Kandinsky is considered the first painter to have created works of total abstraction. His commitment to expressing inner beauty, fervor of spirit, and spiritual desire came after a long journey of intense thought and self reflection.
During his early twenties, before he had ever created artwork on his own, Kandinsky likened painting to the process of composing music. He had always been fascinated by music, considering it the highest and purest form of art. He understood musical composition as a language of its own; abstract by nature and nonrepresentational of the exterior world, expressing the immediate feelings and reactions of the soul. Comparing art making to musical composition, he said that “color is the keyboard, the eyes are the hammers, the soul is the piano with many strings. The artist is the hand which plays, touching one key or another, to cause vibrations in the soul”.
He developed a deep interest in synesthesia, and aimed to steep his work in the phenomenon of a simultaneous sensory experience (ex: hearing a note when seeing a color). Drawing from the abstract language of music, Kandinsky began using a rhythm and medley of shapes and colors to create a visual language.
Kandinsky went on to create bodies of work based on this idea of invoking a multi sensory experience with form, color, and their interaction.

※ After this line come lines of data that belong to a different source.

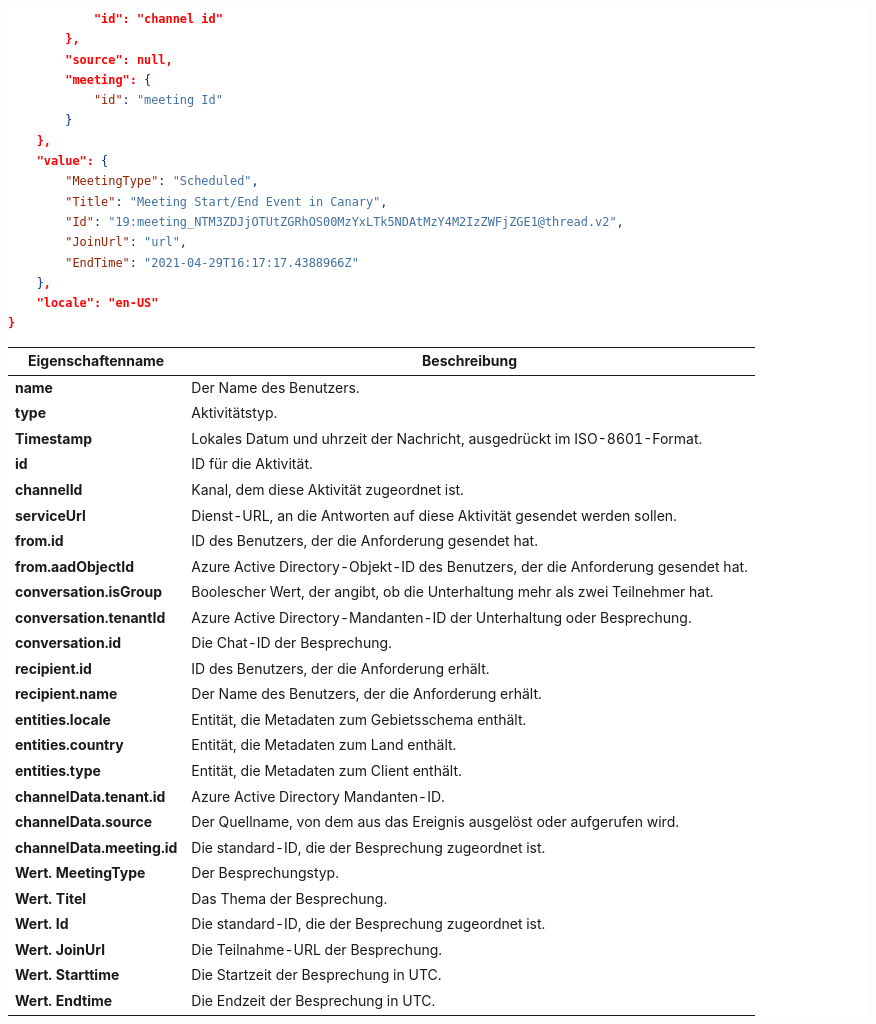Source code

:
 ```json
            "id": "channel id" 
        }, 
        "source": null, 
        "meeting": { 
            "id": "meeting Id" 
        } 
    }, 
    "value": { 
        "MeetingType": "Scheduled", 
        "Title": "Meeting Start/End Event in Canary", 
        "Id": "19:meeting_NTM3ZDJjOTUtZGRhOS00MzYxLTk5NDAtMzY4M2IzZWFjZGE1@thread.v2", 
        "JoinUrl": "url", 
        "EndTime": "2021-04-29T16:17:17.4388966Z" 
    }, 
    "locale": "en-US" 
}
```

| Eigenschaftenname | Beschreibung |
|---|---|
| **name** | Der Name des Benutzers.|
| **type** | Aktivitätstyp. |
| **Timestamp** | Lokales Datum und uhrzeit der Nachricht, ausgedrückt im ISO-8601-Format. |
| **id** | ID für die Aktivität. |
| **channelId** | Kanal, dem diese Aktivität zugeordnet ist. |
| **serviceUrl** | Dienst-URL, an die Antworten auf diese Aktivität gesendet werden sollen. |
| **from.id** | ID des Benutzers, der die Anforderung gesendet hat. |
| **from.aadObjectId** | Azure Active Directory-Objekt-ID des Benutzers, der die Anforderung gesendet hat. |
| **conversation.isGroup** | Boolescher Wert, der angibt, ob die Unterhaltung mehr als zwei Teilnehmer hat. |
| **conversation.tenantId** | Azure Active Directory-Mandanten-ID der Unterhaltung oder Besprechung. |
| **conversation.id** | Die Chat-ID der Besprechung. |
| **recipient.id** | ID des Benutzers, der die Anforderung erhält. |
| **recipient.name** | Der Name des Benutzers, der die Anforderung erhält. |
| **entities.locale** | Entität, die Metadaten zum Gebietsschema enthält. |
| **entities.country** | Entität, die Metadaten zum Land enthält. |
| **entities.type** | Entität, die Metadaten zum Client enthält. |
| **channelData.tenant.id** | Azure Active Directory Mandanten-ID. |
| **channelData.source** | Der Quellname, von dem aus das Ereignis ausgelöst oder aufgerufen wird. |
| **channelData.meeting.id** | Die standard-ID, die der Besprechung zugeordnet ist. |
| **Wert. MeetingType** | Der Besprechungstyp. |
| **Wert. Titel** | Das Thema der Besprechung. |
| **Wert. Id** | Die standard-ID, die der Besprechung zugeordnet ist. |
| **Wert. JoinUrl** | Die Teilnahme-URL der Besprechung. |
| **Wert. Starttime** | Die Startzeit der Besprechung in UTC. |
| **Wert. Endtime** | Die Endzeit der Besprechung in UTC. |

Movement I, Composition IX
He also created bodies of work filled with biomorphic forms, for he was fascinated with the biological sciences. He created abstract representations of amoebas, embryos, cells and all types of microscopic forms. What’s interesting is his representation of some of these forms as circles, which he considered the shape most closely related to the cosmos and universal meaning.
In all of his abstract works, the most prominent colors and forms create an initial understanding for the viewer. But to truly understand, the viewer must spend time with the painting, noticing the interactions of shapes both small and large, and comprehending their harmony.